■ **WHAT THE TASK REQUIRES**: Everything in the listing that follows should be reproduced exactly except the pictures.

■ **INPUT**:
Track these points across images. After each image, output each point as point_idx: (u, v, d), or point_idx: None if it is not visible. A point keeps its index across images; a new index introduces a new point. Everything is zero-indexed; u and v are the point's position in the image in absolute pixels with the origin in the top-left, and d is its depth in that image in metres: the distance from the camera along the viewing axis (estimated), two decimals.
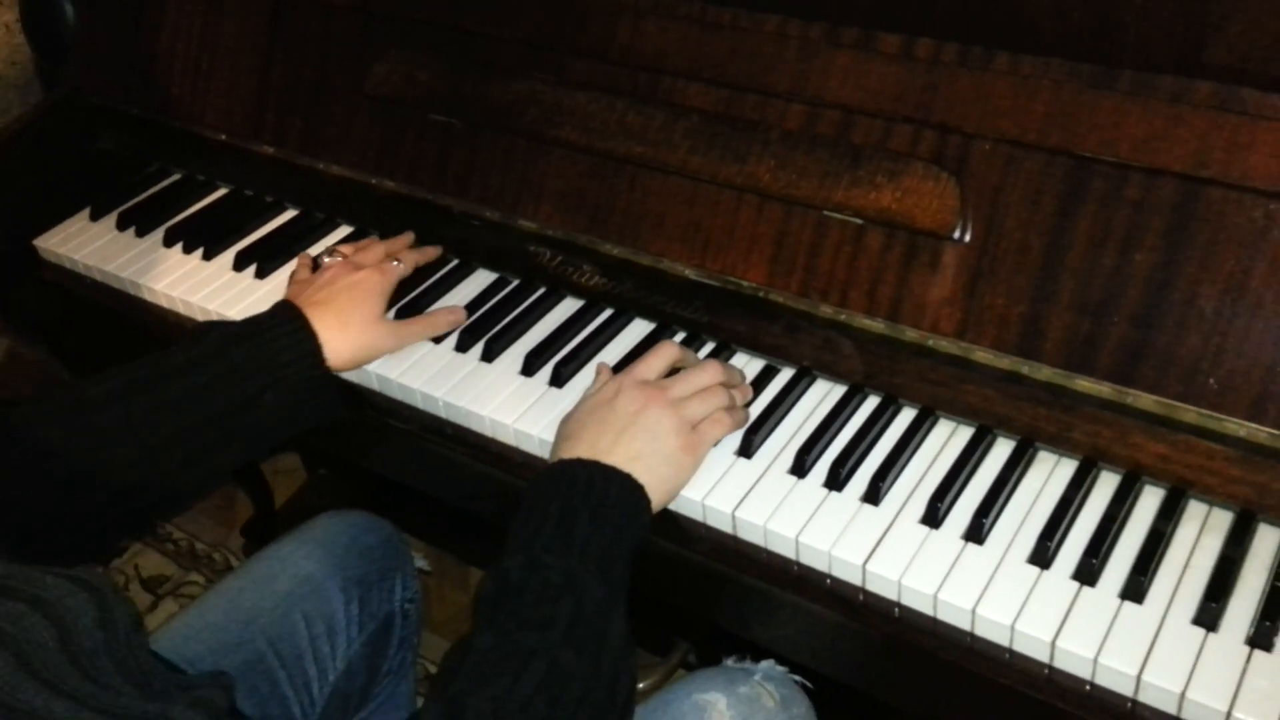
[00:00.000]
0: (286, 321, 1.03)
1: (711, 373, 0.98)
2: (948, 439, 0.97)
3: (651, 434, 0.91)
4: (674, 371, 1.00)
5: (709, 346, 1.08)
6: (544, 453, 1.02)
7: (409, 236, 1.22)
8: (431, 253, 1.21)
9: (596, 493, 0.86)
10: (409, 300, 1.16)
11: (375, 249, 1.16)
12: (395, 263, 1.14)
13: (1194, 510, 0.90)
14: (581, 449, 0.90)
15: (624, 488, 0.88)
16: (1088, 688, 0.81)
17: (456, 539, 1.84)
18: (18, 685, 0.59)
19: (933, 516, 0.91)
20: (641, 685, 1.51)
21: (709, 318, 1.07)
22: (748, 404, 1.01)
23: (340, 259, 1.13)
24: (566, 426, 0.95)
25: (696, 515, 0.95)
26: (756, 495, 0.94)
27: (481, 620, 0.80)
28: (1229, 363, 0.86)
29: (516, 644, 0.77)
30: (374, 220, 1.27)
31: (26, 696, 0.59)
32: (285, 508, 1.92)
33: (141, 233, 1.32)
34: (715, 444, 0.97)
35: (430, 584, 1.81)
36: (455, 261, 1.22)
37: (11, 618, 0.63)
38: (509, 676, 0.75)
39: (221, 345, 0.99)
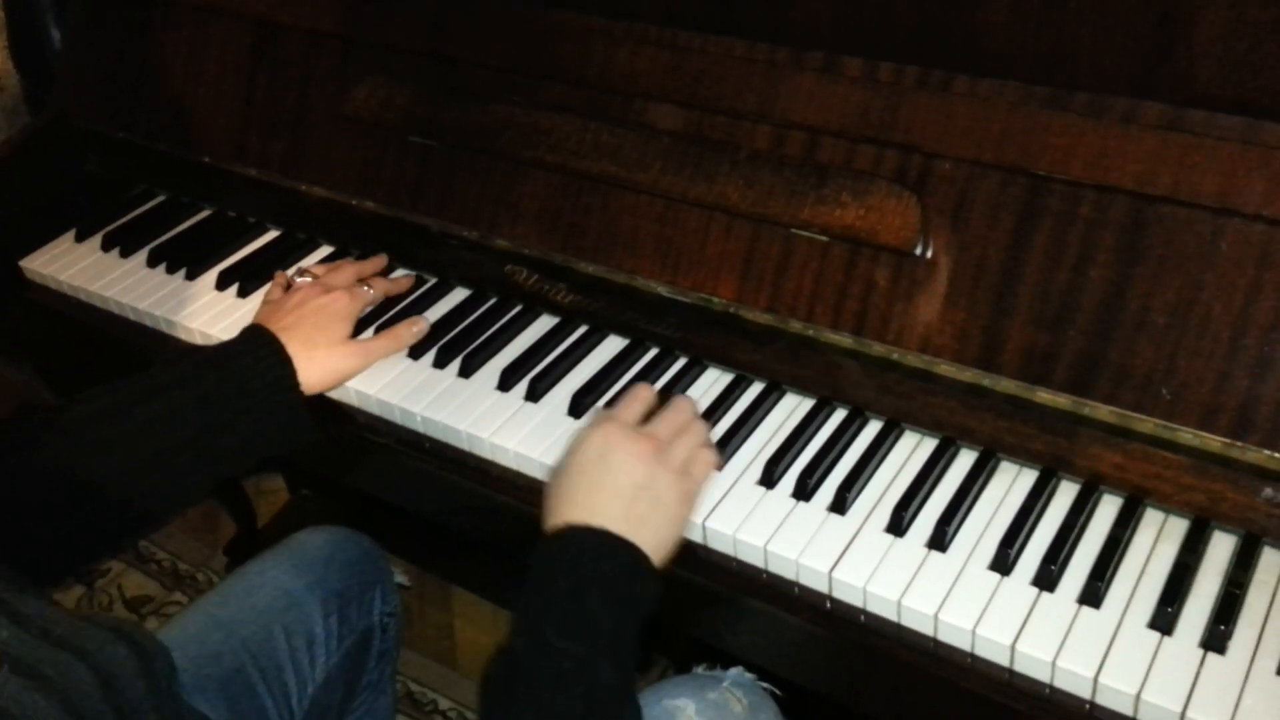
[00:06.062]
0: (258, 347, 1.05)
1: (687, 408, 0.98)
2: (913, 450, 1.00)
3: (655, 498, 0.89)
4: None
5: (681, 362, 1.11)
6: (520, 466, 1.04)
7: (381, 261, 1.24)
8: (403, 283, 1.23)
9: (605, 566, 0.84)
10: (388, 318, 1.18)
11: (346, 271, 1.18)
12: (365, 288, 1.16)
13: (1150, 518, 0.92)
14: (584, 513, 0.87)
15: (632, 559, 0.85)
16: (1047, 690, 0.83)
17: (438, 560, 1.85)
18: None
19: (897, 525, 0.93)
20: None
21: (681, 334, 1.09)
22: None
23: (311, 280, 1.15)
24: (563, 483, 0.91)
25: None
26: (726, 506, 0.96)
27: (496, 708, 0.80)
28: (1180, 374, 0.88)
29: None
30: (354, 240, 1.29)
31: None
32: (268, 528, 1.93)
33: (126, 253, 1.34)
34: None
35: (412, 603, 1.82)
36: (433, 280, 1.24)
37: (57, 666, 0.65)
38: None
39: (196, 370, 1.02)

■ **RESULT OF THIS EXERCISE**:
Track these points across images. After each image, output each point as point_idx: (u, v, d), or point_idx: None if it is not visible. A point keeps its index across images; a new index introduces a new point. Everything is zero-indexed; u and v are the point's position in the image in absolute pixels with the origin in the top-left, and d is its depth in that image in metres: the distance from the camera along the viewing axis (estimated), two decimals.
[00:00.000]
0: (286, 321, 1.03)
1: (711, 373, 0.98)
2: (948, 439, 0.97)
3: (651, 434, 0.91)
4: (674, 371, 1.00)
5: (709, 346, 1.08)
6: (544, 453, 1.02)
7: (409, 236, 1.22)
8: (431, 253, 1.21)
9: (596, 493, 0.86)
10: (409, 300, 1.16)
11: (375, 249, 1.16)
12: (395, 263, 1.14)
13: (1194, 510, 0.90)
14: (581, 449, 0.90)
15: (624, 488, 0.88)
16: (1088, 688, 0.81)
17: (456, 539, 1.84)
18: (18, 685, 0.59)
19: (933, 516, 0.91)
20: (641, 685, 1.51)
21: (709, 318, 1.07)
22: (748, 404, 1.01)
23: (340, 259, 1.13)
24: (566, 426, 0.95)
25: (696, 515, 0.95)
26: (756, 495, 0.94)
27: (481, 620, 0.80)
28: (1229, 363, 0.86)
29: (516, 644, 0.77)
30: (374, 220, 1.27)
31: (26, 696, 0.59)
32: (285, 508, 1.92)
33: (141, 233, 1.32)
34: (715, 444, 0.97)
35: (430, 584, 1.81)
36: (455, 261, 1.22)
37: (11, 618, 0.63)
38: (509, 676, 0.75)
39: (221, 345, 0.99)
[00:06.062]
0: (258, 347, 1.05)
1: (687, 408, 0.98)
2: (913, 450, 1.00)
3: (655, 498, 0.89)
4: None
5: (681, 362, 1.11)
6: (520, 466, 1.04)
7: (381, 261, 1.24)
8: (403, 283, 1.23)
9: (605, 566, 0.84)
10: (388, 318, 1.18)
11: (346, 271, 1.18)
12: (365, 288, 1.16)
13: (1150, 518, 0.92)
14: (584, 513, 0.87)
15: (632, 559, 0.85)
16: (1047, 690, 0.83)
17: (438, 560, 1.85)
18: None
19: (897, 525, 0.93)
20: None
21: (681, 334, 1.09)
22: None
23: (311, 280, 1.15)
24: (563, 483, 0.91)
25: None
26: (726, 506, 0.96)
27: (496, 708, 0.80)
28: (1180, 374, 0.88)
29: None
30: (354, 240, 1.29)
31: None
32: (268, 528, 1.93)
33: (126, 253, 1.34)
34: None
35: (412, 603, 1.82)
36: (433, 280, 1.24)
37: (57, 666, 0.65)
38: None
39: (196, 370, 1.02)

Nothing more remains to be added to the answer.